--- PAGE EXCERPT Enclosed Below ---

Artist Sue Buck gains her own insights in art-making collaborations with great apes

Great Ape Trust of Iowa
Artist Sue Buck and the orangutan Knobi watch each other intently during collaboration on an acrylic painting at Great Ape Trust. Knobi was attentive to the process for several hours over a period of several days, which reinforced for Buck the orangutan characteristic of patience.

Des Moines, Iowa – April 17, 2008 – Pennsylvania artist Sue Buck left Great Ape Trust of Iowa, which describes its scientific inquiry as “insights through collaborations with apes,” with some revelations of her own after collaborating on a half-dozen paintings with the orangutan Knobi and bonobo Panbanisha. Among her insights, Buck said, is that the line dividing human and non-human artists is shadow-thin.

Artistic collaborations with the apes were an unexpected luxury for Buck, a resident of Guys Mill, Pa., and an art professor at Allegheny College in Meadville, Pa. Her relationship with Great Ape Trust began early in The Trust’s six-year history, when she was commissioned to create pastel chalk drawings of Azy and Knobi, both orangutans, and bonobos Kanzi, Panbanisha and later, P-Suke, also a bonobo who was the father of many of The Trust’s youngest ape residents. The Trust recently commissioned two more of Buck’s pastels, these to be drawn of bonobo Nyota and orangutan Allie.

--- End of Enclosed PAGE EXCERPT ---
--- DATA Enclosed Below ---

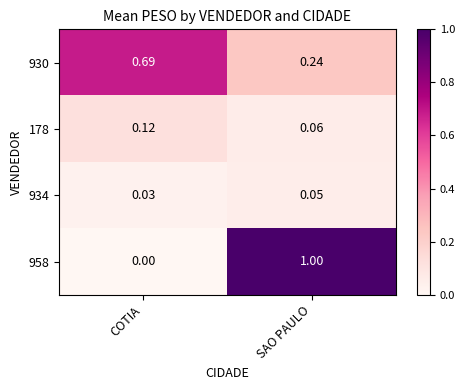

At which label is 934 closest to 0?

COTIA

--- End of Enclosed DATA ---

■ SET OF TASKS:
1: According to the Sue Buck article, at which college does Buck teach art?
2: Take the Sue Buck article further, starting after its final sentence.
The listing is separate material, unrelated to the Sue Buck article.

■ RESPONSES BY TASK:
1: Allegheny College in Meadville, Pa.

2:
The half-dozen paintings Buck worked on with Knobi represented the artist’s first-ever collaboration with animals, though she has made art cooperatively with humans on occasion. “You never know what will happen with people, either,” Buck remarked, then corrected herself: “Actually, they’re the same. There’s really no difference.”

The nearly invisible parallels between human and ape artists were subtle in Buck’s collaborations with Knobi, but distinctly pronounced in her sessions with Panbanisha, a more experienced artist. Great Ape Trust’s resident orangutans are relatively new to painting, but the bonobos have grown up with it as an enrichment activity, which Buck thinks may explain some of the differences in their techniques. Regardless of their level of experience, they appear to enjoy it, which Buck believes should be the goal in any artistic endeavor.

“The whole point of doing this is to keep their lives interesting, to give them something to do,” she said. “Art-making is a great way to enrich anybody’s life.”

A keen observer of both obvious and obscure details, the human artist mentally recorded every nuance in her landmark collaborations with the apes.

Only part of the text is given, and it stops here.